[SUPPLIED TEXT]

Hey Matt, I've got what I think is a fix in my fork on branch issue_57_fix. It's actually a one-liner, https://github.com/cbusbey/quickfixn/compare/issue_57_fix. I need to whip up some unit tests before submitting a pull request, but if you have the resources to test the fix, by all means give it a shot.

mjwood7 commented 12 years ago

Chris, I probably won't be able to test it until Monday, but I'll let you know how it goes.

-Matt

On Fri, Apr 27, 2012 at 3:28 PM, Chris Busbey reply@reply.github.com wrote:

Hey Matt, I've got what I think is a fix in my fork on branch issue_57_fix.  It's actually a one-liner, https://github.com/cbusbey/quickfixn/compare/issue_57_fix.  I need to whip up some unit tests before submitting a pull request, but if you have the resources to test the fix, by all means give it a shot.


Reply to this email directly or view it on GitHub: https://github.com/connamara/quickfixn/issues/57#issuecomment-5388619

gbirchmeier commented 12 years ago

Hi Matt, let us know when you've had a chance. Will merge as soon as you confirm.

mjwood7 commented 12 years ago

I should know by tomorrow afternoon. I'll keep you posted.

mjwood7 commented 12 years ago

So far this looks good. I'm confident this is fixed however I'm going to continue monitoring till after the end of the production day, when we receiving a sharp increase in volume (even more so than at the start of the day).

cbusbey commented 12 years ago

Wunderbar. Thanks again for following up with the issue, Matt.

mjwood7 commented 12 years ago

yeah seems to be fixed.

(Stored entries)
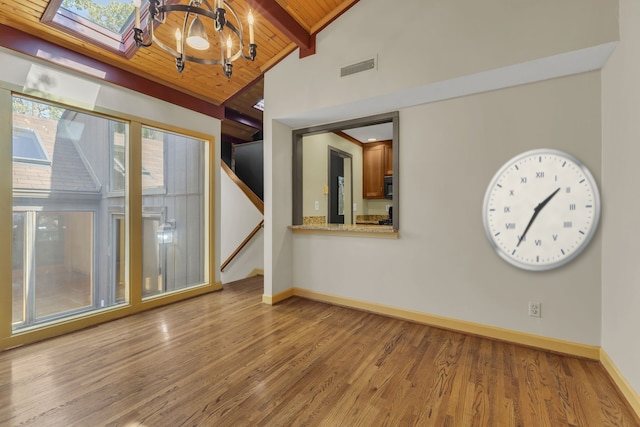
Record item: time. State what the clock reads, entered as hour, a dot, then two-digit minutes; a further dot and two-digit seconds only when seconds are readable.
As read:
1.35
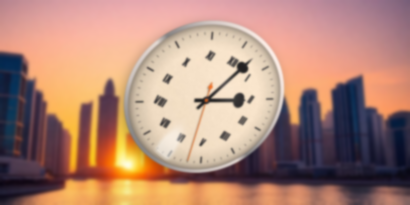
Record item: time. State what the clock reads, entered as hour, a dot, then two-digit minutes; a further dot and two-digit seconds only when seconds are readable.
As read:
2.02.27
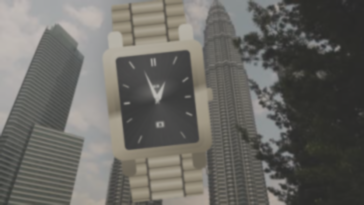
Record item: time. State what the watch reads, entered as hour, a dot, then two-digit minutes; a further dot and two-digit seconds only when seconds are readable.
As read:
12.57
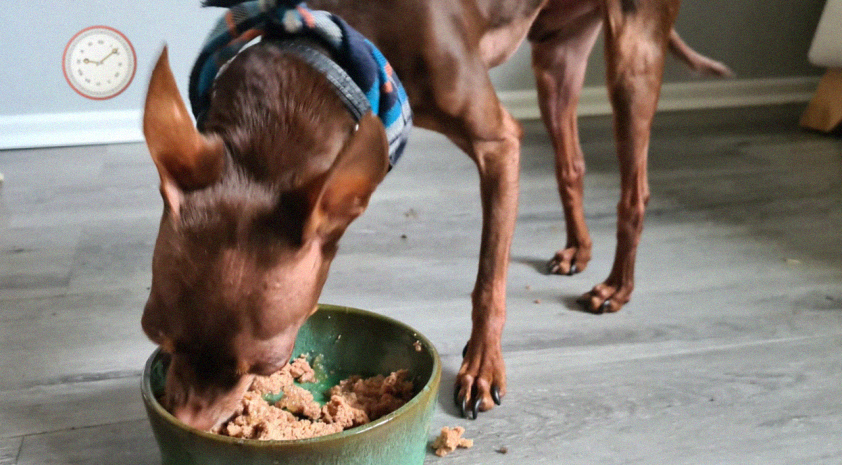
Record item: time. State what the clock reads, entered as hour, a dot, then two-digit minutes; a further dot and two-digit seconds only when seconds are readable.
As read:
9.08
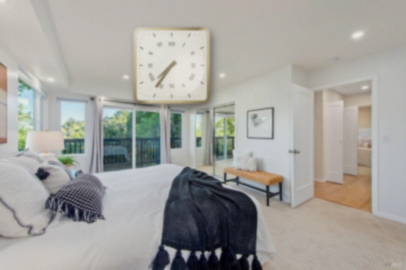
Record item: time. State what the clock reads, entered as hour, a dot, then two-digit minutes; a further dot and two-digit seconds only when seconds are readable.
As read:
7.36
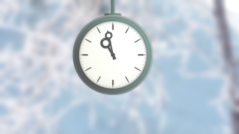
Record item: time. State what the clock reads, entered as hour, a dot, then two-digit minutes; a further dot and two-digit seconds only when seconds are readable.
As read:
10.58
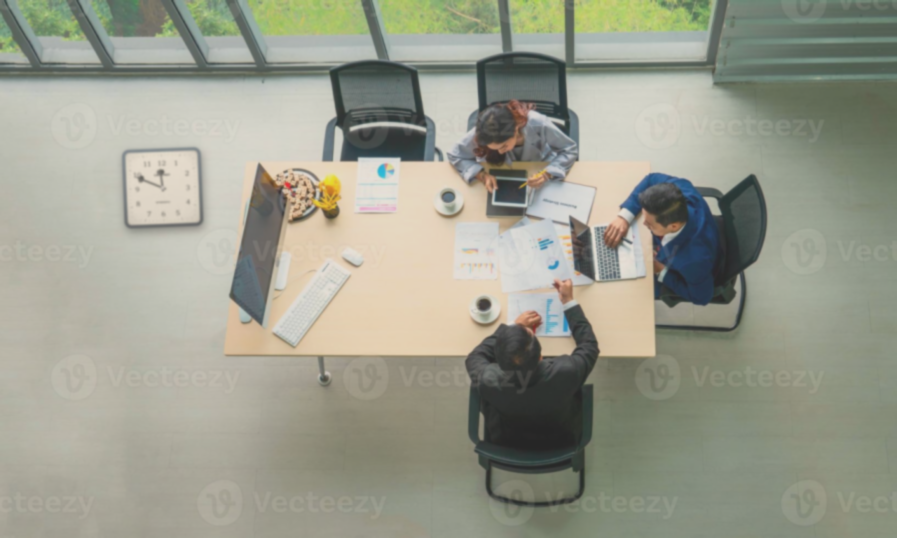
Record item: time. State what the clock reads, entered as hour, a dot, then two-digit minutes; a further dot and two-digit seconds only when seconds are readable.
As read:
11.49
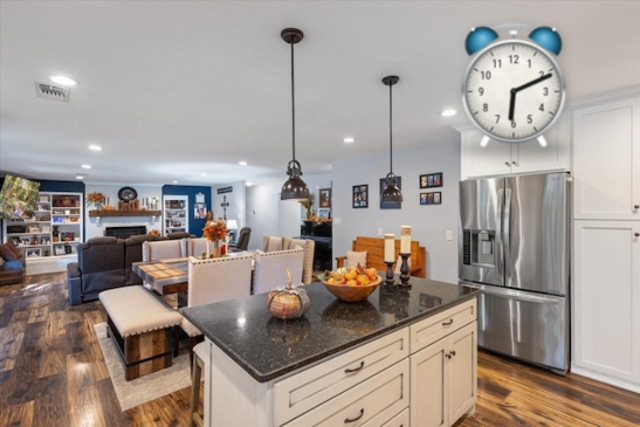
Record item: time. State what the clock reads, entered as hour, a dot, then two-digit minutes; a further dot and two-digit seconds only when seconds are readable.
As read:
6.11
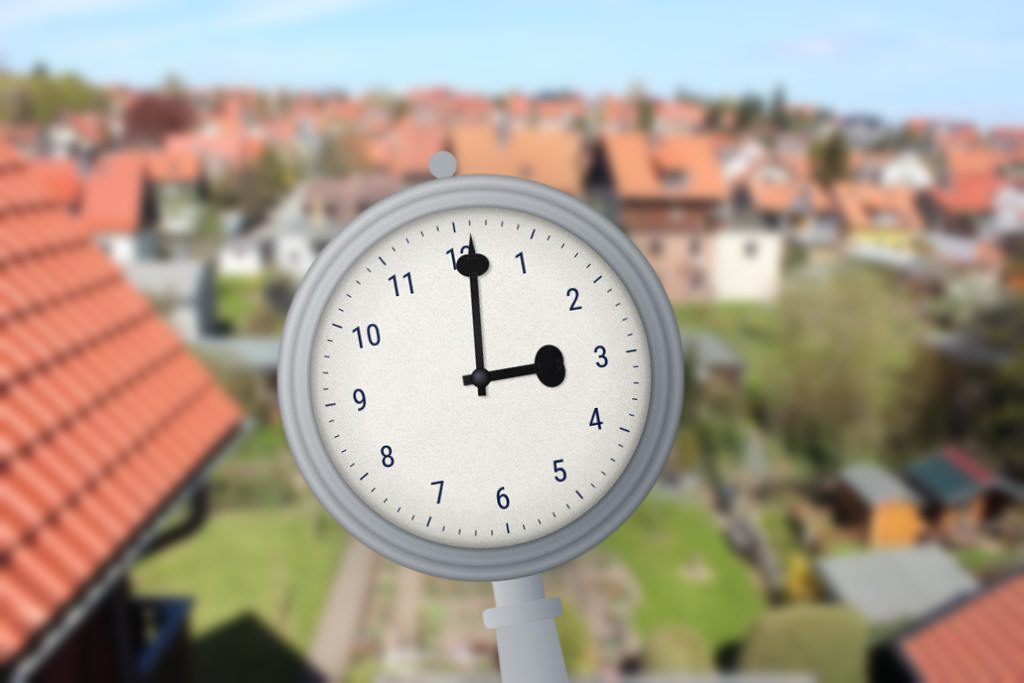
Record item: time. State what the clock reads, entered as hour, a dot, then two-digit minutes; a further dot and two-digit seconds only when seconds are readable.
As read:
3.01
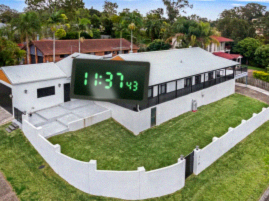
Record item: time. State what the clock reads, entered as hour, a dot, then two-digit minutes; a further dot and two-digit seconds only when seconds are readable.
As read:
11.37.43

[WHAT YOU WILL DO]
Answer these from the GitHub thread:
(a) On which branch of his fork did Chris put the fix?
(b) What day did Matt say he probably wouldn't be able to test the fix until?
(c) Which commenter promised to merge once Matt confirmed?

[CORRECT ANSWER]
(a) issue_57_fix
(b) Monday
(c) gbirchmeier